Many of us will recall, as its 10-year anniversary approaches, one of the most sickening of America’s periodic school-shootings – that took place in Pennsylvania’s Amish country.
In October 2006 the village of Nickel Mines leaped to national and global prominence when a disturbed 32-year-old armed man, who was married with children of his own, forced his way into a one-room Amish school, tied up and shot ten girls aged from 6 to 13. Five died, and five survived despite being badly wounded. The attacker killed himself as police stormed the small building.
I’ve been talking with that shooter’s mother, Terri Roberts, who still lives in the area – not so much about her son (his crime remains unexplained and unfathomable) but about her, and what has happened to her since the event that the Amish themselves simply call “The Happening”,
Watch my TV profile of Terri Roberts, on PBS’s “Religion and Ethics NewsWeekly” slot, airing nationally this weekend.
GRACE AFTER KILLINGS HORROR from David Tereshchuk on Vimeo.
Terri is not Amish. She describes herself as a “God-loving Christian” and she raised her children to be the same. She had expected in her worst moments that her son’s heinous action would be greeted with rage and cries for vengeance. Instead the Amish welcomed her and her family into their community with love and forgiveness.
It began with the funeral of her son the murderer. As photographers gathered in force, a team of Amish men and women formed a cordon around the burial-site, keeping the media hordes at bay so Terri’s family could bury their loved one in some degree of peace, whatever he may have done.

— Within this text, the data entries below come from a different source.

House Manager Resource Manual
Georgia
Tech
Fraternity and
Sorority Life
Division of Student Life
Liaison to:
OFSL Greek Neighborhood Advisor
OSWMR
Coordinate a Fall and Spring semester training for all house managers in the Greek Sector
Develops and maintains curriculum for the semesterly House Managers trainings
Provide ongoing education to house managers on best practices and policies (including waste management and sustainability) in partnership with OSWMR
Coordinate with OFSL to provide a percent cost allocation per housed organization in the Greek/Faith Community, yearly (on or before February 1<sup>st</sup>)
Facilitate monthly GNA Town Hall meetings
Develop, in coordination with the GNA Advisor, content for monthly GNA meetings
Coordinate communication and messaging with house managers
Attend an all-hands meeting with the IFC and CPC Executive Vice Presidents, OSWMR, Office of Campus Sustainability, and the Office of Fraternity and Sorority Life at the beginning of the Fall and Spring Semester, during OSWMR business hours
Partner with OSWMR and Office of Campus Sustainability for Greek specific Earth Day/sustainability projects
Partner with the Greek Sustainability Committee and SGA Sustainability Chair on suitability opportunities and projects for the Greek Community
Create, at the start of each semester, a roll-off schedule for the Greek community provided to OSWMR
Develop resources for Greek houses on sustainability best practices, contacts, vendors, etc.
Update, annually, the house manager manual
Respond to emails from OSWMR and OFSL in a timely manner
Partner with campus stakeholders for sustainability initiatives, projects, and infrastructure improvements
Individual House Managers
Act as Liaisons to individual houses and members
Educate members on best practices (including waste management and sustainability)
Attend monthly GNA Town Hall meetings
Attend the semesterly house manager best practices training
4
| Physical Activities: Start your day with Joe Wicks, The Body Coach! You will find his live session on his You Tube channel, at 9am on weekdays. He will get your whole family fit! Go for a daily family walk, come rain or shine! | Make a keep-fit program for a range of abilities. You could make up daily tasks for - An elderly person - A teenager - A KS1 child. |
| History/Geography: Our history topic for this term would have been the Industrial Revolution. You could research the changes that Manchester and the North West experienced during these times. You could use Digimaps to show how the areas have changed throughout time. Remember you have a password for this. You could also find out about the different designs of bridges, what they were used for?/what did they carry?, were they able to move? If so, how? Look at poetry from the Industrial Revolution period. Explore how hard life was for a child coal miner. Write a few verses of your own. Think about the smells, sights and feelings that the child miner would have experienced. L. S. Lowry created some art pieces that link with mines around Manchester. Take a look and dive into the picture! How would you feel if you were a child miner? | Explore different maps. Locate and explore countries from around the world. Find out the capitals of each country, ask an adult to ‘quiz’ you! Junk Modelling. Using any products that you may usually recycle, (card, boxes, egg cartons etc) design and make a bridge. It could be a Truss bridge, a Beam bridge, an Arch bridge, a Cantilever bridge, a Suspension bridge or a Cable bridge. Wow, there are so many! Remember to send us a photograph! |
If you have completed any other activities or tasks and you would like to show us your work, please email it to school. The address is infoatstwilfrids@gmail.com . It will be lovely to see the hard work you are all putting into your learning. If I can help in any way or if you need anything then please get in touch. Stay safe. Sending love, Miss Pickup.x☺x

Terri’s relations with her Amish neighbors became warm and loving, continuing that way through the decade that has followed. The Amish committee that administers the vast amount of money that flooded in from a horrified world decided to make a substantial (but undisclosed) donation to the widow and young family of the murderer.
Terri has played her own full part, too. Regularly over the past decade she has gone to an Amish home to bathe the youngest of the injured children, who is now 15 years old – severely physically and mentally handicapped by one of Terri’s son’s bullets. They meet less often now, since Terri has stage-four cancer that has spread throughout her body – but the girl comes in her wheelchair to visit her.
Compiling our report presented us with TV’s perpetual problem in covering Amish-centered stories, since the community resolutely operates a ban on their members appearing on camera. But we do get to see and hear first-hand evidence of the principled Amish way of life – via the deeply appreciative eyes of an outsider … one who was granted that appreciation through an unspeakable calamity and a community’s remarkable reaction to it, embodying deep human compassion.